Tiene, además, un encanto para el que la cultiva, y es el encanto de las sorpresas. Estas sorpresas proceden de los efectos inesperados de la mordedura del ácido en la plancha, y también mucho de la estampación.
La litografía, en cambio, no tiene sorpresa alguna, y su estampación es más mecánica. Se puede decir que cada prueba de agua fuerte es casi tan única como un cuadro; en cambio, las pruebas litográficas son todas iguales.

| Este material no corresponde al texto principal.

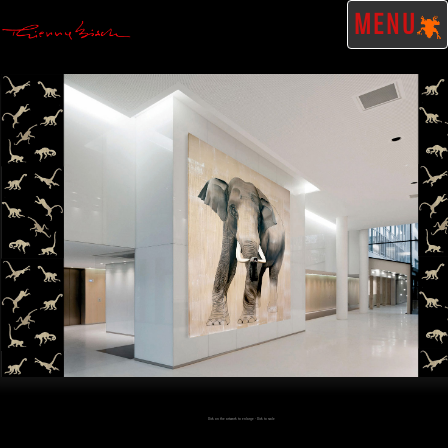
MENU
Click on the artwork to enlarge - Click to scale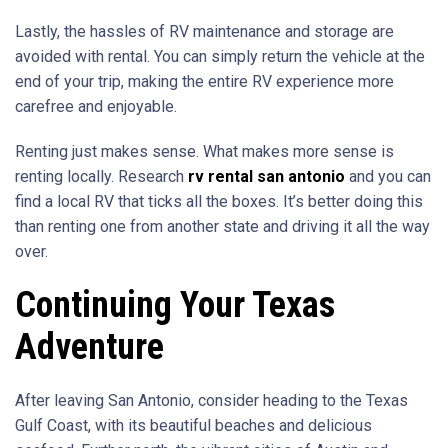
Lastly, the hassles of RV maintenance and storage are
avoided with rental. You can simply return the vehicle at the
end of your trip, making the entire RV experience more
carefree and enjoyable.
Renting just makes sense. What makes more sense is
renting locally. Research
rv rental san antonio
and you can
find a local RV that ticks all the boxes. It’s better doing this
than renting one from another state and driving it all the way
over.
Continuing Your Texas
Adventure
After leaving San Antonio, consider heading to the Texas
Gulf Coast, with its beautiful beaches and delicious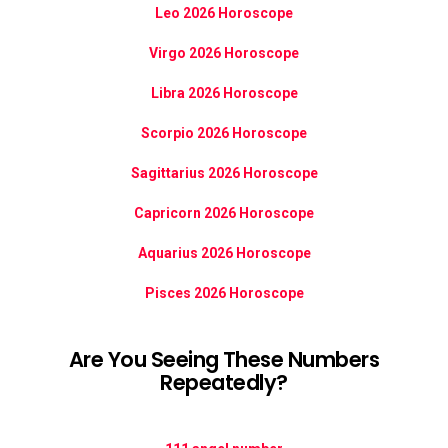
Leo 2026 Horoscope
Virgo 2026 Horoscope
Libra 2026 Horoscope
Scorpio 2026 Horoscope
Sagittarius 2026 Horoscope
Capricorn 2026 Horoscope
Aquarius 2026 Horoscope
Pisces 2026 Horoscope
Are You Seeing These Numbers
Repeatedly?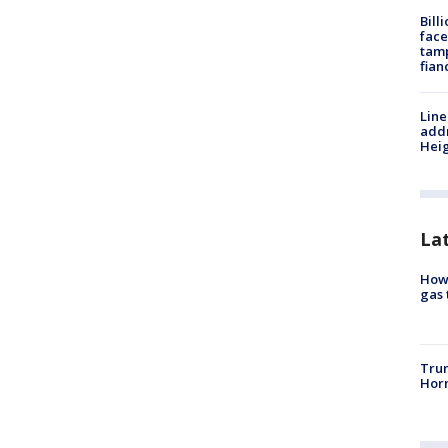
Bill
face
tamp
fian
Line
addr
Heig
La
How 
gas 
Trum
Horm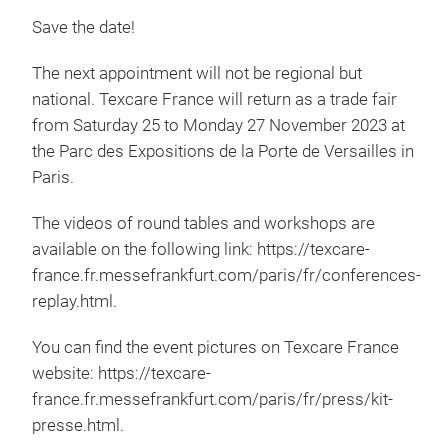
Save the date!
The next appointment will not be regional but
national. Texcare France will return as a trade fair
from Saturday 25 to Monday 27 November 2023 at
the Parc des Expositions de la Porte de Versailles in
Paris.
The videos of round tables and workshops are
available on the following link: https://texcare-
france.fr.messefrankfurt.com/paris/fr/conferences-
replay.html.
You can find the event pictures on Texcare France
website: https://texcare-
france.fr.messefrankfurt.com/paris/fr/press/kit-
presse.html.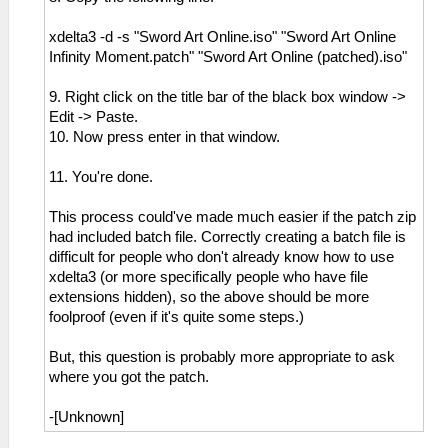
xdelta3 -d -s "Sword Art Online.iso" "Sword Art Online
Infinity Moment.patch" "Sword Art Online (patched).iso"
9. Right click on the title bar of the black box window ->
Edit -> Paste.
10. Now press enter in that window.
11. You're done.
This process could've made much easier if the patch zip
had included batch file. Correctly creating a batch file is
difficult for people who don't already know how to use
xdelta3 (or more specifically people who have file
extensions hidden), so the above should be more
foolproof (even if it's quite some steps.)
But, this question is probably more appropriate to ask
where you got the patch.
-[Unknown]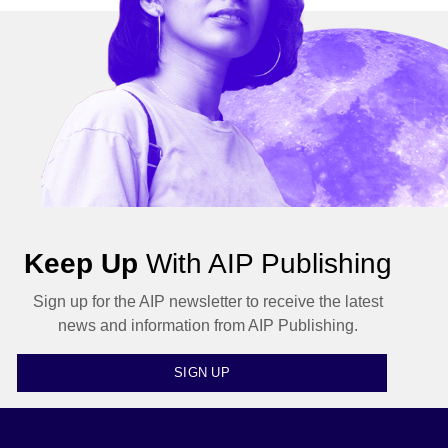
Keep Up
With AIP Publishing
Sign up for the AIP newsletter to receive the latest
news and information from AIP Publishing.
SIGN UP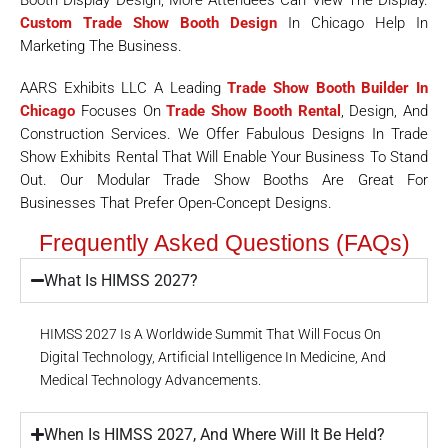
Booth Display Design, More Attendees Can View The Display.
Custom Trade Show Booth Design
In Chicago Help In
Marketing The Business.
AARS Exhibits LLC A Leading
Trade Show Booth Builder In
Chicago
Focuses On
Trade Show Booth Rental
, Design, And
Construction Services. We Offer Fabulous Designs In Trade
Show Exhibits Rental That Will Enable Your Business To Stand
Out. Our Modular Trade Show Booths Are Great For
Businesses That Prefer Open-Concept Designs.
Frequently Asked Questions (FAQs)
What Is HIMSS 2027?
HIMSS 2027 Is A Worldwide Summit That Will Focus On
Digital Technology, Artificial Intelligence In Medicine, And
Medical Technology Advancements.
When Is HIMSS 2027, And Where Will It Be Held?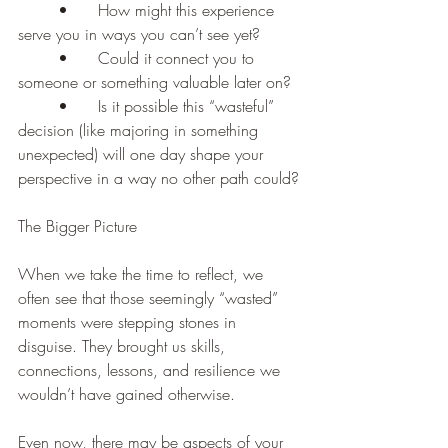
	•	How might this experience 
serve you in ways you can’t see yet?
	•	Could it connect you to 
someone or something valuable later on?
	•	Is it possible this “wasteful” 
decision (like majoring in something 
unexpected) will one day shape your 
perspective in a way no other path could?
The Bigger Picture
When we take the time to reflect, we 
often see that those seemingly “wasted” 
moments were stepping stones in 
disguise. They brought us skills, 
connections, lessons, and resilience we 
wouldn’t have gained otherwise.
Even now, there may be aspects of your 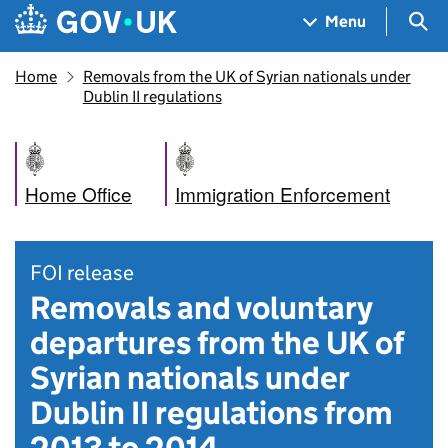
Skip to main content
Navigation menu
Sea
Menu
Home
Removals from the UK of Syrian nationals under
Dublin II regulations
Home Office
Immigration Enforcement
FOI release
Removals and voluntary
departures from the UK of
Syrian nationals under
Dublin II regulations from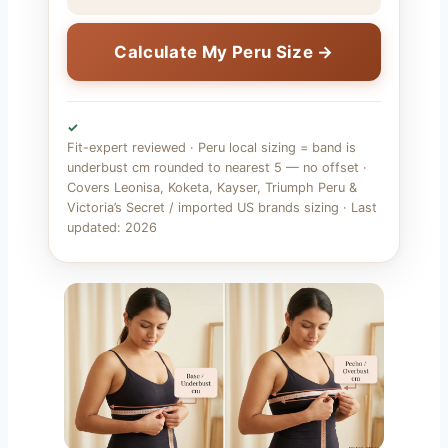
Calculate My Peru Size →
✓
Fit-expert reviewed · Peru local sizing = band is
underbust cm rounded to nearest 5 — no offset ·
Covers Leonisa, Koketa, Kayser, Triumph Peru &
Victoria’s Secret / imported US brands sizing · Last
updated: 2026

El procedimiento del agua fuerte me gustó, por ser más personal, más complicado y, al mismo tiempo, más libre que el de la litografía.
En la litografía, vencida la dificultad de dibujar al revés, está todo resuelto; en tanto que se realiza el trabajo se puede seguir su progreso mirando la piedra directamente o en un espejo; en cambio, en el agua fuerte, mientras se raya la plancha de cobre, ésta es un misterio. El grabador supone que una parte le ha salido bien, que la otra, mal; cree que esto es demasiado negro; aquello, por el contrario, demasiado blanco; mete la plancha en el ácido, saca después la prueba, y todas son para él sorpresas.
La litografía es más honrada; en ella no sale ni más ni menos que lo que se pone.
Mis entusiasmos por el agua fuerte me quitaron la afición a trabajar en la litografía. Me gustaba, sí, la estampa litográfica; pero más las de los otros que las mías. Prefería ser coleccionista de estampas que litógrafo.
Realmente, la litografía no es un gran arte, pero es un arte simpático dentro de su vulgaridad. Es algo como la canción de la calle, como la melodía popularizada por un organillo.
La fusión de la litografía con el costumbrismo y con la historia episódica de la época ha dado origen a una clase de estampas que son los mejores documentos de nuestro tiempo.